Call2Recycle is an Atlanta-based consumer battery stewardship and recycling program.
Call2Recycle reports that there was concern that battery recycling levels could decrease in 2020 because of the COVID-19 pandemic. According to a recent Ipsos survey that Call2Recycle commissioned, consumer recycling trends remained robust in 2020, mirroring each other on the East and West Coast.
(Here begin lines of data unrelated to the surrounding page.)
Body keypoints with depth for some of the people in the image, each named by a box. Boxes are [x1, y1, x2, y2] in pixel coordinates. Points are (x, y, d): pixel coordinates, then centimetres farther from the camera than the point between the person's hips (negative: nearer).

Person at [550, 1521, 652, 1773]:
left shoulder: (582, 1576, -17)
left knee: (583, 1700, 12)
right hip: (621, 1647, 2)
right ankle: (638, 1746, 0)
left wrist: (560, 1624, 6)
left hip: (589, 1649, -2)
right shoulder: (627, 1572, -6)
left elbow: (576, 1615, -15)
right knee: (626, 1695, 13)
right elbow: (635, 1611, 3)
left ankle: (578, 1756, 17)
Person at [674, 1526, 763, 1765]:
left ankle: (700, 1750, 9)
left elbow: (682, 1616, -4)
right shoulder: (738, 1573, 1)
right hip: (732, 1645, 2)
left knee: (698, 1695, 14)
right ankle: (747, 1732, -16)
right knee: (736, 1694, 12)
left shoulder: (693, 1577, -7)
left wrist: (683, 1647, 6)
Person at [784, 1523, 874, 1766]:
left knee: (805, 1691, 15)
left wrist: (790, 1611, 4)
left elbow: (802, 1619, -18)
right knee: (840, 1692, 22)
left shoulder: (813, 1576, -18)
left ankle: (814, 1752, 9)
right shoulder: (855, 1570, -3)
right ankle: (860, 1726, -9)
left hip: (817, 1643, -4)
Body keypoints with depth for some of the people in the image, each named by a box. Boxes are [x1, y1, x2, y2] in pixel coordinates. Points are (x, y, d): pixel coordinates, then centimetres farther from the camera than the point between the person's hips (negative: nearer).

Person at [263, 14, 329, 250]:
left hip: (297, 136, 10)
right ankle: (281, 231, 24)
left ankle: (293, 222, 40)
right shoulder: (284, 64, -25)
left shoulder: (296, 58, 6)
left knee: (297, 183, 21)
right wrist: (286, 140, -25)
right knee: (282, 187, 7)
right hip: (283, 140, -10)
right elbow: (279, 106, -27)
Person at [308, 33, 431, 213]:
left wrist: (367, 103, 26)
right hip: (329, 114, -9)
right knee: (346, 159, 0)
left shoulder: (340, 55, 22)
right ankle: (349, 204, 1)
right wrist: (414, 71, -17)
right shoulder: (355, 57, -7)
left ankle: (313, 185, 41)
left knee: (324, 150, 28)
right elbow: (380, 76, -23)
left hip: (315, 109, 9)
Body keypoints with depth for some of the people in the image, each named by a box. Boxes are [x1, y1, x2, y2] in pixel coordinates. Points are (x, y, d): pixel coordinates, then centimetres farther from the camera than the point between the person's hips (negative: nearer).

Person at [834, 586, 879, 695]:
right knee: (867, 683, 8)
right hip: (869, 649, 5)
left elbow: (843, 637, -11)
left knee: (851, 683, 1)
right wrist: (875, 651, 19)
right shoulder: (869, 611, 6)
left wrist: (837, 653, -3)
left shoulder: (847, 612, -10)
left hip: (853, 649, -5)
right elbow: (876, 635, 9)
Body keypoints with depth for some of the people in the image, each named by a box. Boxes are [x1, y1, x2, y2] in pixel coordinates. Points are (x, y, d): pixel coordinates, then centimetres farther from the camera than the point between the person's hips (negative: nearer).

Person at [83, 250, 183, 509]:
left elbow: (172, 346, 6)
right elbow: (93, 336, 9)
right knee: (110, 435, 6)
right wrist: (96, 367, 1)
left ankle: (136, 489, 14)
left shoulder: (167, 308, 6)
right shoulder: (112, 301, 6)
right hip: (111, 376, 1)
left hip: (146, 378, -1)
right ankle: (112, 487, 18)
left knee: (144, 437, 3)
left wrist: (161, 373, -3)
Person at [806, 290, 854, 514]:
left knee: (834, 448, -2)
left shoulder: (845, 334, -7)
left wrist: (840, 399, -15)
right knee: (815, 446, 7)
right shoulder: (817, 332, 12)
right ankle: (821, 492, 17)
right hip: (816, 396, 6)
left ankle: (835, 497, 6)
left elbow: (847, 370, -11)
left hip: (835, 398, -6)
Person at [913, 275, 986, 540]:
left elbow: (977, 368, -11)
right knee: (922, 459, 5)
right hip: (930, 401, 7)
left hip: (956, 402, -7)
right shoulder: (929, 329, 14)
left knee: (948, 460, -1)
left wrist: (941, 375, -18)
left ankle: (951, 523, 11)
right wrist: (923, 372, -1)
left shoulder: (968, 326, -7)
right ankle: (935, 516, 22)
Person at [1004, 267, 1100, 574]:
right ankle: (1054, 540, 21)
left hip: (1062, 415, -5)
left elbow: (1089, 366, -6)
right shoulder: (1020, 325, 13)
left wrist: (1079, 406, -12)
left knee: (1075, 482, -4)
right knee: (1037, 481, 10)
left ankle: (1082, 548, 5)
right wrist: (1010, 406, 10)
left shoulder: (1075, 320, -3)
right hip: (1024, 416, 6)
Call2Recycle says more than half of respondents in Vermont and California reported they recycled all or some of their batteries in 2020, while more than 40 percent of respondents were storing all or some of their consumer batteries for a future recycling trip.
According to a news release from Call2Recycle on these latest figures, the COVID-19 pandemic and stay-at-home orders affected the organization's rechargeable battery collections, which declined 10 percent from 2019. However, Call2Recycle says its total volume of batteries collected led to higher numbers, surpassing its record collections set in 2017. The program reports that the increased usage and handling of batteries in 2020 places “an even greater need for consumers to understand the safety and environmental risks associated with improperly managing batteries at their end of life.”
In 2020, Call2Recycle says it noticed a surge in its partners’ commitment to recycle primary batteries, with 3.2 million pounds of primary batteries collected, a growth of 77 percent compared with 2019.“Achieving record-breaking collection numbers during a global pandemic is a testament to our incredible stewards and program partners,” says Leo Raudys, CEO and president of Call2Recycle. “We are ... thankful to everyone involved in our program who helped make the year a success."